Is there, then, no properly Christian tragedy? Here, Antigone is to be opposed to Sygne de Coufontaine from Paul Claudel’s Otage: if Oedipus and Antigone are the exemplary cases of Ancient tragedy, Sygne stands for the Christian tragedy. 81
Sygne lives in the modern world where God is dead: there is no objective Fate, our fate is our own choice, we are fully responsible for it. Sygne first follows the path of ecstatic love to the end, sacrificing her good, her ethical substance for God, for his pure Otherness; and she does it not on account of some external pressure, but out of the innermost freedom of her being — hence she cannot blame Fate when she finds herself totally humiliated, deprived of all ethical substance. This, however, is why her tragedy is much more radical than that of either Oedipus or Antigone: when, mortally wounded after taking the bullet meant for her despicable and hated husband, she refuses to confer any deeper sacrificial meaning on her suicidal intervention, there is no tragic beauty in this refusal — her “No” is signaled merely by a repellent grimace, a compulsive facial tic.

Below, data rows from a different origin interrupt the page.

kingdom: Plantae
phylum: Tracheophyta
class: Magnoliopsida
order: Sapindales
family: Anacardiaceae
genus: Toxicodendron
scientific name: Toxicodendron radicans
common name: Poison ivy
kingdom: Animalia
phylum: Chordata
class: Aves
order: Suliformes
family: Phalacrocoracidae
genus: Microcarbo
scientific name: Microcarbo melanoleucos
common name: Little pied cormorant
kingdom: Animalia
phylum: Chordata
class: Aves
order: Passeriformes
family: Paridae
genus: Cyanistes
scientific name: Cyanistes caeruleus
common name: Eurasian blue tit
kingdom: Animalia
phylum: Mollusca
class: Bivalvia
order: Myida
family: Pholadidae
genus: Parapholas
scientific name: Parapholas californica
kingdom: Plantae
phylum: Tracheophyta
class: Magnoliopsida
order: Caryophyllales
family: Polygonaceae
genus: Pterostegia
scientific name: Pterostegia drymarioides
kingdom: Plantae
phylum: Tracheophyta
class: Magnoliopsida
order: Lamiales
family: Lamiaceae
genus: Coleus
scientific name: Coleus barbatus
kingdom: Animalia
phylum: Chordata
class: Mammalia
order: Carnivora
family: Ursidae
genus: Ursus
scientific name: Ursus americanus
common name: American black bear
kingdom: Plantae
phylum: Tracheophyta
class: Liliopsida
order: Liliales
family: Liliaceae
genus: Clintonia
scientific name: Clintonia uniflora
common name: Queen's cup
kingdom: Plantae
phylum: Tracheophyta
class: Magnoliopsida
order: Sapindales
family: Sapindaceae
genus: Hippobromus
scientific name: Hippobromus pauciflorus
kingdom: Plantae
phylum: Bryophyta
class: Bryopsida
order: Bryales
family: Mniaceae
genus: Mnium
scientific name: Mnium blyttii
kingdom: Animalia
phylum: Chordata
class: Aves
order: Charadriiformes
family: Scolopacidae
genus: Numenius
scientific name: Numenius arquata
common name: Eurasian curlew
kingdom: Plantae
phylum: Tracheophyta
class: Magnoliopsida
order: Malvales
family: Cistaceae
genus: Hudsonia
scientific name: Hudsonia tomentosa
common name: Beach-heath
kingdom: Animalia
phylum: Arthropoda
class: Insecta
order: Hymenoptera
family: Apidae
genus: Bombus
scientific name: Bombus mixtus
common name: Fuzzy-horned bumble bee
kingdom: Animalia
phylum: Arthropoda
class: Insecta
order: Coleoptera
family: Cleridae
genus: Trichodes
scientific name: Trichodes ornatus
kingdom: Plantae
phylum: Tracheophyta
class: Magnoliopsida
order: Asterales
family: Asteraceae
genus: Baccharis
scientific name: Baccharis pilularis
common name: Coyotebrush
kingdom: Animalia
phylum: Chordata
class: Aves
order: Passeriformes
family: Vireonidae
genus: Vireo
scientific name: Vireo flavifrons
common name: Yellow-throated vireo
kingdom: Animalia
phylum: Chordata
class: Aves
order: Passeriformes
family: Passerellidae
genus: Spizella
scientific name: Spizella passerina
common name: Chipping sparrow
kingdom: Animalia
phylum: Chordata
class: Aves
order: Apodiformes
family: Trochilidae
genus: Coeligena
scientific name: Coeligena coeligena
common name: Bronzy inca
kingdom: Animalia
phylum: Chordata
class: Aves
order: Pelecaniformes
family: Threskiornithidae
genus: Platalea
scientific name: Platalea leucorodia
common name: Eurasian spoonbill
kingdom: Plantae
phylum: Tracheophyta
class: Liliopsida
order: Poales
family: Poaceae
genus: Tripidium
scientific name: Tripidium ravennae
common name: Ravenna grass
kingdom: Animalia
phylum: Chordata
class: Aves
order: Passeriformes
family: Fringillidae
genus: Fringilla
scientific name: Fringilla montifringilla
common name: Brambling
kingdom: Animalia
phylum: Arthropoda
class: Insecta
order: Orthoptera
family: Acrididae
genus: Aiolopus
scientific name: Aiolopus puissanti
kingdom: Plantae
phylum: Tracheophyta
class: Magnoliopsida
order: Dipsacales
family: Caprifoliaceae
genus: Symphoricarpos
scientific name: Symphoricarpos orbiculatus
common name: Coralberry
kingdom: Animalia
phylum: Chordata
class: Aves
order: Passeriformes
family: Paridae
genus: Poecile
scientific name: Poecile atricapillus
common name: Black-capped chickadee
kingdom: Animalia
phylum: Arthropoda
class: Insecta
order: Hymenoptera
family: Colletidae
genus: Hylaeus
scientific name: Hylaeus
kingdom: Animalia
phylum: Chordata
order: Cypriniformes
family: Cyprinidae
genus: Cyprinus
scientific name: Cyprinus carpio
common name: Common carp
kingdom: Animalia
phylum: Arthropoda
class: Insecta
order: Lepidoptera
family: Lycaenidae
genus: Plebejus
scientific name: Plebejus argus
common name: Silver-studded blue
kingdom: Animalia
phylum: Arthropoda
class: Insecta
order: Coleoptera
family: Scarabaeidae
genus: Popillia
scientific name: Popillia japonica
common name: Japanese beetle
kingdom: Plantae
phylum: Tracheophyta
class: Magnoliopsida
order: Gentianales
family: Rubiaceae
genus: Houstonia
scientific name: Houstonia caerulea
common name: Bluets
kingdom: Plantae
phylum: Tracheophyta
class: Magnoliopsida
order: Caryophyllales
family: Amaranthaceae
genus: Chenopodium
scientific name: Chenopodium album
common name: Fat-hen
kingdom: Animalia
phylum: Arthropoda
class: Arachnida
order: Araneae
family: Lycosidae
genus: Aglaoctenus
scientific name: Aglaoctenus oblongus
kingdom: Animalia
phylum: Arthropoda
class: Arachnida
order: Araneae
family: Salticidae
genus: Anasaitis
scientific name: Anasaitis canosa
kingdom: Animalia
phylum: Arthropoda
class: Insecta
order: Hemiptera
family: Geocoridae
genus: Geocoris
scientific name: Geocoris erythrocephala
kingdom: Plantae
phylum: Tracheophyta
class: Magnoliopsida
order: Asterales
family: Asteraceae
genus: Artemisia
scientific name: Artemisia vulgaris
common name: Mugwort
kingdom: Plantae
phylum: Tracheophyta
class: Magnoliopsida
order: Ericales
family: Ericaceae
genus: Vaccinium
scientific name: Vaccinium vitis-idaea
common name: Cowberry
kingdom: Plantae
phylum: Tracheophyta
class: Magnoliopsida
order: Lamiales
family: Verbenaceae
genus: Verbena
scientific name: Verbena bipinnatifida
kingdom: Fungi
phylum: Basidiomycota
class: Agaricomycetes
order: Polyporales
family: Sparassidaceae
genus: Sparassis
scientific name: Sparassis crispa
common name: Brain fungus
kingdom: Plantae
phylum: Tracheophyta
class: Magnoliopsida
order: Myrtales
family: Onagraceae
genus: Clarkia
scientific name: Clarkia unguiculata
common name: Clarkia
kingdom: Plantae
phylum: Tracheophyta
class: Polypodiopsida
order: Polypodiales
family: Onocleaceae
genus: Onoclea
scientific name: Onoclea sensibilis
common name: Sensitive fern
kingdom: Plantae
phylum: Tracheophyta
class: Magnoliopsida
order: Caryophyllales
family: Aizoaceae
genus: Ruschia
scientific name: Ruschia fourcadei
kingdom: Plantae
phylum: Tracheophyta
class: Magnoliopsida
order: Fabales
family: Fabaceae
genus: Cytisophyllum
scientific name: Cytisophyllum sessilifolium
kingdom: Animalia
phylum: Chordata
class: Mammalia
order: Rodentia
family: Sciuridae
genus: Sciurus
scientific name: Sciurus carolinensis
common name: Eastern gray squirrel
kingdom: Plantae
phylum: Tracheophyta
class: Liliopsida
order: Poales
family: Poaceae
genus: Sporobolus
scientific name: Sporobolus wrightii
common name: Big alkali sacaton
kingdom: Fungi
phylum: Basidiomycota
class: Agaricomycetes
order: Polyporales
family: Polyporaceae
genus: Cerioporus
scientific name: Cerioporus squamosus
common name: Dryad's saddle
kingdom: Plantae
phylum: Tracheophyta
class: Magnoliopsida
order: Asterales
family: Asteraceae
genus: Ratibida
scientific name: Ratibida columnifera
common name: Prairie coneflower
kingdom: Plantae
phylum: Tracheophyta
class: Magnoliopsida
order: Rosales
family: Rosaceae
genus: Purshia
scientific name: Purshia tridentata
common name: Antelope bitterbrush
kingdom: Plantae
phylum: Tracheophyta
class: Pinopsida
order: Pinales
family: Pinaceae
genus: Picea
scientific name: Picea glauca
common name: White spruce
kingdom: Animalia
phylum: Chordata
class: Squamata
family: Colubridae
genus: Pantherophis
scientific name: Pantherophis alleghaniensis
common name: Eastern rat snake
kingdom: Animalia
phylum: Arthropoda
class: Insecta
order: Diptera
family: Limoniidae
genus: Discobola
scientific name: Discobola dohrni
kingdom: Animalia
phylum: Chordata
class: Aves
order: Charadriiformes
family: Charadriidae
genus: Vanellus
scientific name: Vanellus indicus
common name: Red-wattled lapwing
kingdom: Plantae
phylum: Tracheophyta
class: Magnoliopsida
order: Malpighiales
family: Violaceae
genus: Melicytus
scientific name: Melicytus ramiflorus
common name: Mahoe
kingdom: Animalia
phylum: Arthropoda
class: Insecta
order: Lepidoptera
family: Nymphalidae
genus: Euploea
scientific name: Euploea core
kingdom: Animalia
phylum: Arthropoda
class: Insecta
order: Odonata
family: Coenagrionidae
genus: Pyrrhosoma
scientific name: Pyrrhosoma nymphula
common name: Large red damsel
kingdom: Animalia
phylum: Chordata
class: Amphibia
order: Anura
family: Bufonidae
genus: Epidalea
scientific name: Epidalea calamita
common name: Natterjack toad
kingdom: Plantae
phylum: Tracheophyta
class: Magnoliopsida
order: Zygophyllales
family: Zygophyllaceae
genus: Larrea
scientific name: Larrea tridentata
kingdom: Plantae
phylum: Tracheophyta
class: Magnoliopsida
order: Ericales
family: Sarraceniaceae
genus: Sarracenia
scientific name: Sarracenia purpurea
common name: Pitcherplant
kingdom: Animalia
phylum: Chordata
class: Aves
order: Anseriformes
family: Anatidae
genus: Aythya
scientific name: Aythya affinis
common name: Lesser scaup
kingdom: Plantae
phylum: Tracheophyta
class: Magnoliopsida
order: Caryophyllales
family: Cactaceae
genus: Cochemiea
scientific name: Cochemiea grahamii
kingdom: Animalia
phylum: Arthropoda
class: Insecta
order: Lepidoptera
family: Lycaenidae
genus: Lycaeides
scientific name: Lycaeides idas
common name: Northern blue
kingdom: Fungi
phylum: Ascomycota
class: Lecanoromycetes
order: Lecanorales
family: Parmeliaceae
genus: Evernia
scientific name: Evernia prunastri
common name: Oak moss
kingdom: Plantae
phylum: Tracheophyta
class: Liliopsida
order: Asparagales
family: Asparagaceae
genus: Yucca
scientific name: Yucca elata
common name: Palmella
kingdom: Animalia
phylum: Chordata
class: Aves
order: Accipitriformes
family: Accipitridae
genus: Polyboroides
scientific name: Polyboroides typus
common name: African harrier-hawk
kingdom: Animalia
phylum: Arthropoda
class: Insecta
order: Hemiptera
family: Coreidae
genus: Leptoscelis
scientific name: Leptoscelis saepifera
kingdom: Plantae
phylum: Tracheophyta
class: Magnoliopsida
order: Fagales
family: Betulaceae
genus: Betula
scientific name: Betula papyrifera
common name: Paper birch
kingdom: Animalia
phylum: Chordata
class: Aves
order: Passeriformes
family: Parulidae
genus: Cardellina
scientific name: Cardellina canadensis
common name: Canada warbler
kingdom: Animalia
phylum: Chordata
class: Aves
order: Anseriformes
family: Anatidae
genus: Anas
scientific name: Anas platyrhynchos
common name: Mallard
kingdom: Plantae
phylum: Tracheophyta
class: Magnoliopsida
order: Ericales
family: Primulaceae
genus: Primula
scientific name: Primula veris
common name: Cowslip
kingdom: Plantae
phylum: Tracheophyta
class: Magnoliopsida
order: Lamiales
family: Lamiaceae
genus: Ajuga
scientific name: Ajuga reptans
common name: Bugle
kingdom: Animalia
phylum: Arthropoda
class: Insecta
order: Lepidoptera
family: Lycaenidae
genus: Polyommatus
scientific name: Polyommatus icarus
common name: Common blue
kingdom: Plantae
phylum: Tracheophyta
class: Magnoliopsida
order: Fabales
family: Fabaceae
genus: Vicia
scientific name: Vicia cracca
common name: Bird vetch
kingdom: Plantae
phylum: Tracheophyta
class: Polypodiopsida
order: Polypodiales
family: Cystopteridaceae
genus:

There is no tragic beauty because her total sacrifice has deprived her of all inner beauty and ethical grandeur, so that all that remains is a disgusting excremental stain, a living shell deprived of life.
There is no love here either, all her love was consumed in her previous renunciations. In a way, Sygne is here crucified, her “No” akin to Christ’s “Father, why have you forsaken me?” — which is also a gesture of defiance, a kind of “Up yours! ” directed at the God-Father. Balmes is right to point out that this properly Christian “No” in all its forms is the “unthinkable” traumatic core of pure love, a scandal which undermines it from within. …
The problem with Antigone is not the suicidal purity of her death drive but, quite the opposite, that the monstrosity of her act is covered up by its aestheticization: the moment she is excluded from the community of humans, she turns into a sublime apparition evoking our sympathy by complaining about her plight. This is one of the key dimensions of Lacan’s move from Antigone to Sygne de Coufontaine: there is no sublime beauty in Sygne at the play’s end-all that marks her as different from common mortals is the tic that momentarily disfigures her face. This feature which spoils the harmony of her beautiful face, the detail that sticks out and renders it ugly, is the material trace of her resistance to being co-opted into the universe of symbolic debt and guilt. This, then, should be the first step in a consistent reading of Christianity: the dying Christ is on the side of Sygne, not of Antigone; Christ on the Cross is not a sublime apparition but an embarrassing monstrosity.